Des résultats financiers au-dessus des attentes

Ferrari n’a peut-être pas établi de record de ventes l’an dernier, mais elle s’en est approchée de très près. Avec 13 640 véhicules livrés, la marque a manqué son résultat de 2024 de seulement 112 unités. Cependant, la réussite d’un constructeur ne se mesure pas uniquement au nombre de voitures vendues chaque année. En effet, étant donné que Ferrari produit certaines des voitures les plus chères du marché, les marges bénéficiaires sont cruciales pour évaluer ses performances.

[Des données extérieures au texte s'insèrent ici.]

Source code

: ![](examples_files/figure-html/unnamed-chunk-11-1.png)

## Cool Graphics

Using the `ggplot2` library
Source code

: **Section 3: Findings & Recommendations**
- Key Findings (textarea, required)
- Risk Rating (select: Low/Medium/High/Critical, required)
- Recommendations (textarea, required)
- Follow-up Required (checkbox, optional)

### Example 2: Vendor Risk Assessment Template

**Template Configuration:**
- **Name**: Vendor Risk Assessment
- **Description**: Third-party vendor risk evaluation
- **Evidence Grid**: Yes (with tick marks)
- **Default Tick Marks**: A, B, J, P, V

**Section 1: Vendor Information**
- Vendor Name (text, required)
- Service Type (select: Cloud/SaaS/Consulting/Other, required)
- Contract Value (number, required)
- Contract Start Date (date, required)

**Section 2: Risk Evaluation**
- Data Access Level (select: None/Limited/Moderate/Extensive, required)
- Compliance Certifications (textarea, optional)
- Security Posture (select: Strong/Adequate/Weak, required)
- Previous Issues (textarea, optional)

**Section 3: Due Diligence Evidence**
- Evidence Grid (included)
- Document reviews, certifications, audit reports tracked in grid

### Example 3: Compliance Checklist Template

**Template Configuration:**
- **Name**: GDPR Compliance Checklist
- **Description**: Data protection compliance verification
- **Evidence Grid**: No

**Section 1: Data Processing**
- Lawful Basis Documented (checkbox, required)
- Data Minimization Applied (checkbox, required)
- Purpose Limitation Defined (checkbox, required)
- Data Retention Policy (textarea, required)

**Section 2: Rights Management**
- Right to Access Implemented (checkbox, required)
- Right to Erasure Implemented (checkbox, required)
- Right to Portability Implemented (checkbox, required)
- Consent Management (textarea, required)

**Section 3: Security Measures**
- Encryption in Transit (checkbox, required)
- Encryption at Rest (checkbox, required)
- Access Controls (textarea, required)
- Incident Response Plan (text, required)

Bien qu’elle ait vendu moins de véhicules en 2025, Ferrari a généré davantage de revenus par rapport à l’année précédente. Le chiffre d’affaires net a progressé de 7 %, atteignant 7,1 milliards d’euros, tandis que le résultat opérationnel a bondi de 12 % pour s’établir à 2,1 milliards d’euros. Ces résultats solides ont permis aux salariés de profiter d’un succès partagé avec des primes annuelles record.

Des primes qui font rêver

Lors de la conférence de résultats du quatrième trimestre, le PDG de Ferrari, Benedetto Vigna, a annoncé que les employés basés en Italie pouvaient espérer une prime annuelle allant jusqu’à 14 900 €. De quoi se permettre une voiture neuve, idéalement une Fiat Grande Panda, vendue à 14 950 € en Italie. Environ 5 000 personnes travaillent pour Ferrari dans la Péninsule, et il est évident que cette prime représente un beau cadeau de fin d’année pour ces passionnés de mécanique.

Un avenir prometteur pour la marque

Ferrari se montre optimiste pour l’avenir. Selon son PDG, la production pour 2026 est déjà entièrement réservée, et les carnets de commandes sont presque pleins pour 2027. Plusieurs nouveaux modèles sont en préparation, dont l’électrique Luce, qui sera dévoilée cette année aux côtés de quatre autres véhicules. Au total, pas moins de 20 nouvelles voitures devraient arriver d’ici la fin de 2030.

Si la Luce symbolise un virage à Maranello, il est important de noter que 80 % des modèles Ferrari continueront d’être équipés d’un moteur thermique d’ici la fin de la décennie. Le constructeur estime que les modèles 100 % thermiques (ICE) représenteront 40 %, les hybrides également 40 %, tandis que les électriques occuperont les 20 % restants.

La puissance thermique au service de la performance

Ferrari considère que le moteur thermique n’a pas encore atteint son pic et continuera à faire évoluer ses blocs V6, V8 et V12 pour offrir des performances toujours plus impressionnantes tout en respectant des normes d’émissions de plus en plus strictes. Ernesto Lasalandra, directeur de la recherche et du développement, n’hésite pas à affirmer que même le record de la F80, avec 296 ch par litre pour son V6, pourrait être dépassé dans un avenir proche.

Vers une hybridation maîtrisée

Proposer une large gamme de modèles thermiques tout en lançant un premier modèle 100 % électrique devrait satisfaire la majorité des clients, en particulier ceux qui peuvent s’offrir une Ferrari neuve. Il est raisonnable de penser que le « pas vraiment SUV » Purosangue finira par adopter une configuration hybride rechargeable avec un moteur plus petit. Parallèlement, un autre modèle 100 % thermique reste également un scénario crédible dans la stratégie future de la marque.